Políticos da oposição argumentavam que a decisão desrespeitava a liberdade
individual. Falava-se em violação do lar e de ofensa à honra, uma vez que as
mulheres seriam obrigadas a “desvendar seus corpos” para que desconhecidos lhes
aplicassem a vacina. No dia 9 de novembro, Oswaldo Cruz propôs uma
regulamentação da lei, determinando que o comprovante da vacinação fosse
exigido em vários momentos, como por exemplo, para matricular os filhos na
escola, obter emprego, registar-se em hotéis e para casar. A notícia chegou à
imprensa no dia seguinte em boa parte da população saiu às ruas para protestar.
Ergueram-se barricadas e tiveram inicio sangrentos conflitos com a polícia.
As
manifestações continuaram no dia seguinte, com depredações, saques, tiroteios,
invasões a repartições públicas. Em reposta o governo decretou estado de sítio.

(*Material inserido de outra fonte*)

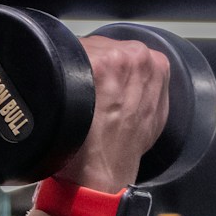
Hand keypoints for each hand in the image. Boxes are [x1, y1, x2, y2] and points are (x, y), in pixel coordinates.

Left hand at [55, 35, 170, 191]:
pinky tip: (65, 97)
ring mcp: (113, 58)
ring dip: (72, 69)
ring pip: (81, 49)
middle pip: (100, 46)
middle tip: (84, 97)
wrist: (103, 170)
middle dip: (88, 66)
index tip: (96, 85)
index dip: (103, 68)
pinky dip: (59, 73)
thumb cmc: (123, 148)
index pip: (122, 50)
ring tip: (76, 101)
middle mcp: (137, 56)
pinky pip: (66, 55)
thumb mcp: (153, 115)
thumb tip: (136, 75)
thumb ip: (148, 87)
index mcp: (156, 64)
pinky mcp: (91, 66)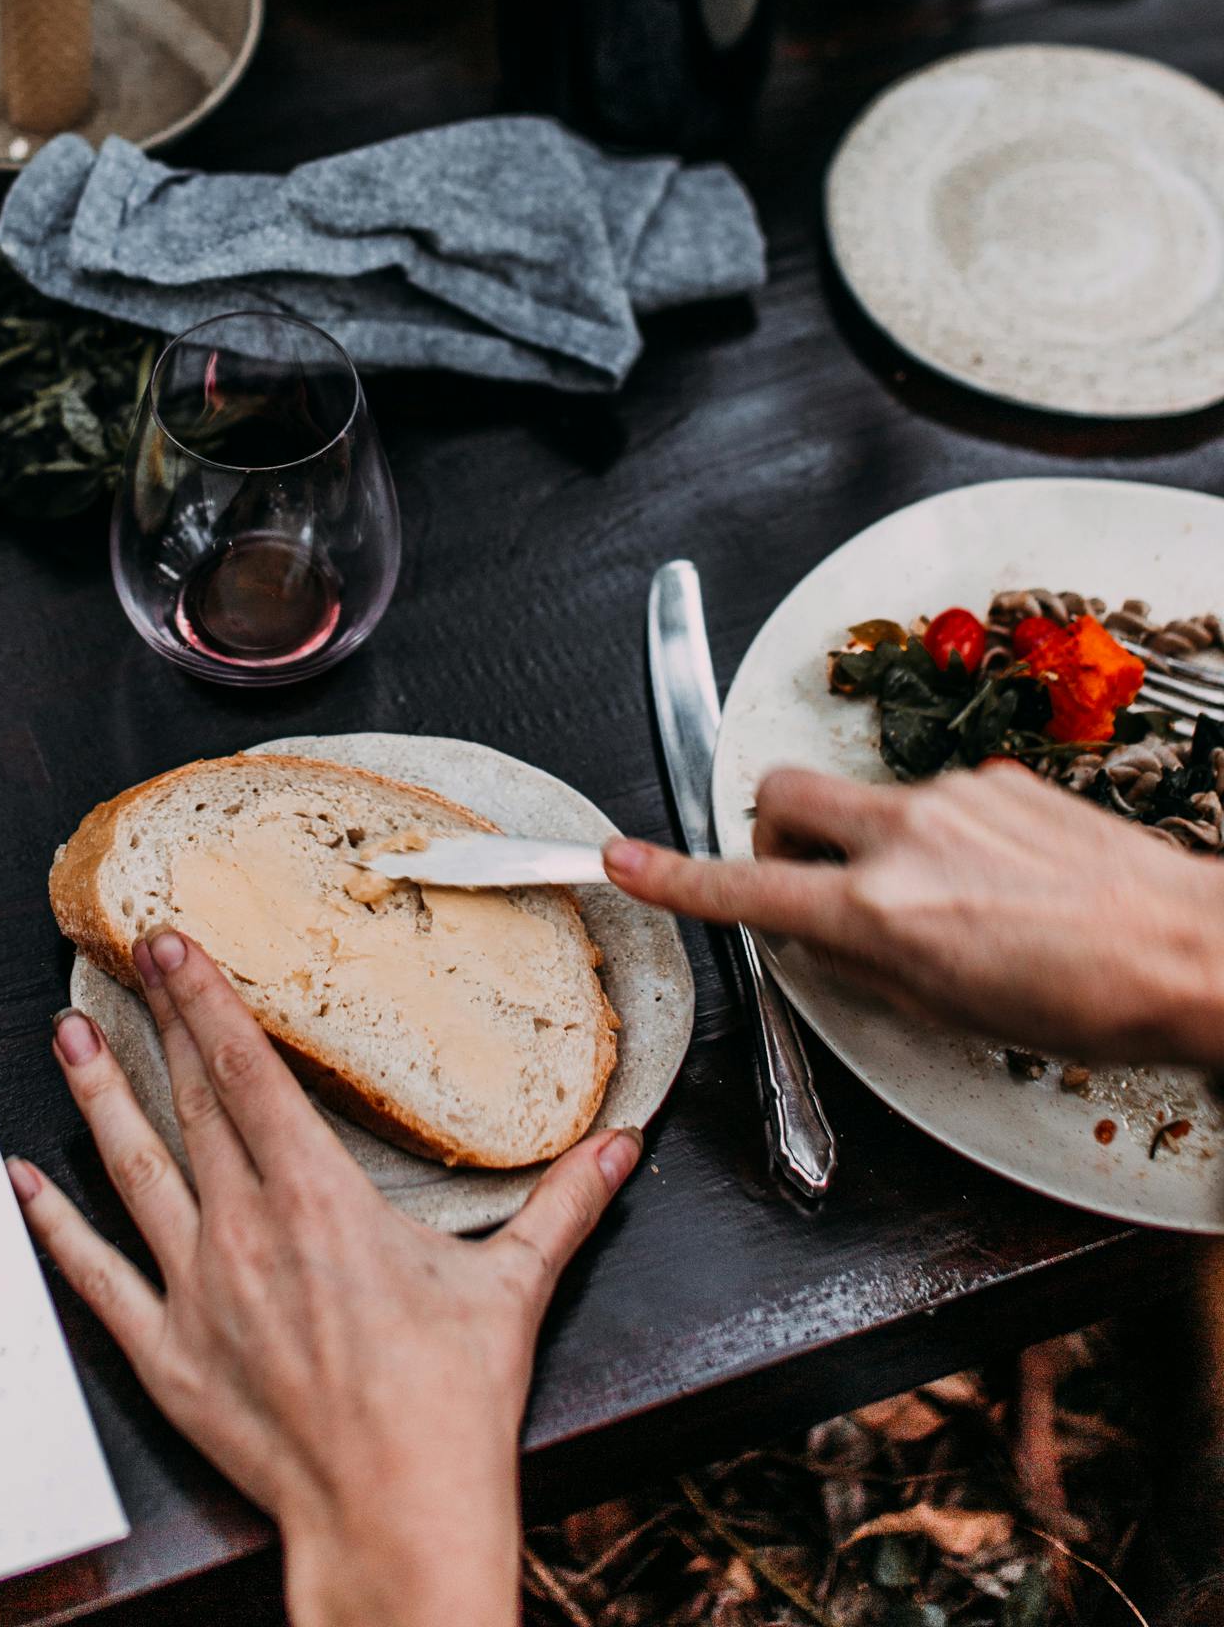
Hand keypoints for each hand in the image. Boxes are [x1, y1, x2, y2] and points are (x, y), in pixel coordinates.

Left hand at [7, 929, 639, 1626]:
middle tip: (129, 954)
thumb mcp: (513, 1287)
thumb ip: (563, 1204)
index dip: (208, 999)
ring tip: (68, 1033)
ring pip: (134, 1171)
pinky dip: (55, 1226)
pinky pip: (97, 1278)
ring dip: (98, 1096)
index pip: (249, 1072)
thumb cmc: (451, 1407)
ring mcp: (197, 1291)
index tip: (177, 942)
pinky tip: (22, 1182)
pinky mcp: (168, 1354)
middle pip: (191, 1103)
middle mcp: (246, 1230)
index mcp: (320, 1198)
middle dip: (161, 1021)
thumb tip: (622, 1143)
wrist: (396, 1517)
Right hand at [604, 761, 1223, 1066]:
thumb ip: (863, 965)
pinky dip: (935, 837)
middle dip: (768, 825)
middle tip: (800, 872)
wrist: (1189, 950)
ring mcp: (951, 797)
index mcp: (880, 908)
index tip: (623, 859)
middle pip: (781, 793)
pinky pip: (931, 800)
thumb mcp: (948, 1011)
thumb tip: (818, 939)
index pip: (746, 887)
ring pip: (862, 802)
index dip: (672, 877)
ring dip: (868, 843)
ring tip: (941, 906)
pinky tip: (992, 884)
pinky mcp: (995, 779)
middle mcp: (904, 837)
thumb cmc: (1085, 1001)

Para acalmar os ânimos dos revoltosos, no dia 16 de novembro foi revogada a
obrigatoriedade da vacinação.
A Revolta
da Vacina como ficou conhecido o movimento deixou um saldo de 23 mortos e
cerca de 900 pessoas detidas; metade delas acabou deportadas para o Acre. Além
do Rio de Janeiro outras cidades passaram pelo embelezamento que provocou a
expulsão dos pobres das regiões centrais, obrigando-os a se instalarem em
moradias precárias na periferia. Dessa forma, as elites brasileiras
modernizavam as cidades, sem alterar, porém, as antigas desigualdades sociais.
Em relação à Revolta da Vacina é bom salientar que ela não foi simplesmente uma
revolta contra a vacina, ela está inserida no contexto da expulsão da população
pobre do centro da cidade, como também, as medidas autoritárias do governo.